Support The Moscow Times!

Ruble Surges 10% After Peace Talks in Turkey

Currency is almost trading at pre-war levels, but with heavy restrictions.

A woman at a currency exchange shop in Moscow. Sergei Bobylev / TASS

The Russian ruble surged by more than 10% on Tuesday in Moscow trading, as investors saw signs of progress in peace talks between Ukrainian and Russian negotiators.

The currency was trading below 83 against the U.S. dollar Tuesday afternoon its strongest reading in a month of ultra-volatile trading for the currency, which has been targeted by Western sanctions.

“The negotiations in Istanbul are providing support to all ruble assets today,” said Dmitry Babin, an analyst with the Moscow-based BKS Investments brokerage.

Tuesday’s gains mark an impressive recovery for the currency, which slipped below 150 against the U.S. dollar in early march after the West froze around $300 billion of Russia’s Central Bank assets.

Russia responded by forcing exporters to sell at least 80% of their hard currency earnings — a move which has provided strong support for the bruised currency as a result of record high commodities prices. Critics have called for an energy embargo on Russia to stop Moscow being able to use its multi-billion dollar exports to prop up the currency.

The U.S. has stopped purchases of Russian oil and several Western trading companies have stopped dealing with Russian oil since the invasion, but European countries remain heavily reliant on Russian gas, which accounts for around 40% of the bloc’s energy.

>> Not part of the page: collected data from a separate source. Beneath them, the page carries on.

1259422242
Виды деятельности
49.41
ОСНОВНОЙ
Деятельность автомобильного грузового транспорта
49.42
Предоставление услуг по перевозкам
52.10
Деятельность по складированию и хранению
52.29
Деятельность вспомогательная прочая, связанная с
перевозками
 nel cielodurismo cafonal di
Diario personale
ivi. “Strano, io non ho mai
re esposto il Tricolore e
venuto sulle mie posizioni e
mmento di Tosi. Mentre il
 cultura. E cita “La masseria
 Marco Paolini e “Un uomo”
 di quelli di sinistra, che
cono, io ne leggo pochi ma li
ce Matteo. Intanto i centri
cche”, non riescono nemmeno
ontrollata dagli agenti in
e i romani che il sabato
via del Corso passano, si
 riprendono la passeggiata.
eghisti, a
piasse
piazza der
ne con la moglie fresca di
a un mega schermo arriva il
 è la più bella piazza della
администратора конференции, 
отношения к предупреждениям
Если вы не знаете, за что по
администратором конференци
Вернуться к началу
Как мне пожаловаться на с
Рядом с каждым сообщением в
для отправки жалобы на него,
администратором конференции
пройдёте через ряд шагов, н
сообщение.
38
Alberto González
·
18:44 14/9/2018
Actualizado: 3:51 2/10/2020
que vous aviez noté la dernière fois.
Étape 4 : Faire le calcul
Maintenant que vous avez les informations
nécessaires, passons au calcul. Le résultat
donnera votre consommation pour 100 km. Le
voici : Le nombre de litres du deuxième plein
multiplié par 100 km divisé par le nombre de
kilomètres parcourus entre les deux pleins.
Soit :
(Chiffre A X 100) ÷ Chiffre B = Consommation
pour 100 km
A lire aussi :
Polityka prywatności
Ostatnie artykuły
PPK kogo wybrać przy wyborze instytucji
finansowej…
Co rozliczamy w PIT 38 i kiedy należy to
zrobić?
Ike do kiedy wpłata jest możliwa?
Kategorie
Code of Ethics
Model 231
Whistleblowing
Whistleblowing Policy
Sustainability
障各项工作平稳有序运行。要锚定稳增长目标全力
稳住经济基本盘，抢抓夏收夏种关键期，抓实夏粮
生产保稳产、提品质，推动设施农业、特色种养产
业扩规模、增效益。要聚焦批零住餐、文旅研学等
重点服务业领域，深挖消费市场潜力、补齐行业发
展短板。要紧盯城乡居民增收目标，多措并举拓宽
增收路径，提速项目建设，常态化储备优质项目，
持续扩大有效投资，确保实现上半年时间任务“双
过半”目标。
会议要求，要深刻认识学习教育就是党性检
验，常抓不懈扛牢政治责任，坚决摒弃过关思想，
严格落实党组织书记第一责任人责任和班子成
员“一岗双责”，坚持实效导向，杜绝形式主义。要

Before Russia invaded Ukraine, the currency was trading at around 80 against the U.S. dollar.

The Central Bank has also introduced strict capital controls, banning companies from sending foreign currency out of the country and prohibiting Russians from buying foriegn currencies in cash. On the Moscow Exchange, brokers are forced to charge a 12% commision on purchase orders for foreign currencies — a move by Russian regulators to help stave off a run on the currency.

“The ruble is strengthening as a result of a significant fall in demand for foreign currency — a consequence of the Central Bank’s restrictions,” said Maxim Petronevich, senior economist at the state-run Otkritiye Bank.

“A significant fall in imports is also playing a role … while export earnings, which have become the main source of foreign currency supply, have remained at a high level, since they are coming from export contracts signed in January and February.”

The Russian currency could yet come under pressure in the coming months, analysts say. The country still faces the possibility of a default, when it becomes unable to service government bonds using the frozen Central Bank reserves at the end of May. 

The Kremlin and Europe are also in a standoff over Vladimir Putin’s demand that countries pay for Russian gas in rubles, rather than euros as the contracts currently stipulate. Moscow has ordered Gazprom, Russia’s monopoly gas exporter, to switch to ruble payments from Thursday, but European capitals have refused and accused Russia of a breach of contract.

“​​In the coming months, it is highly likely that support from energy and metals exports will weaken,” said Petronevich.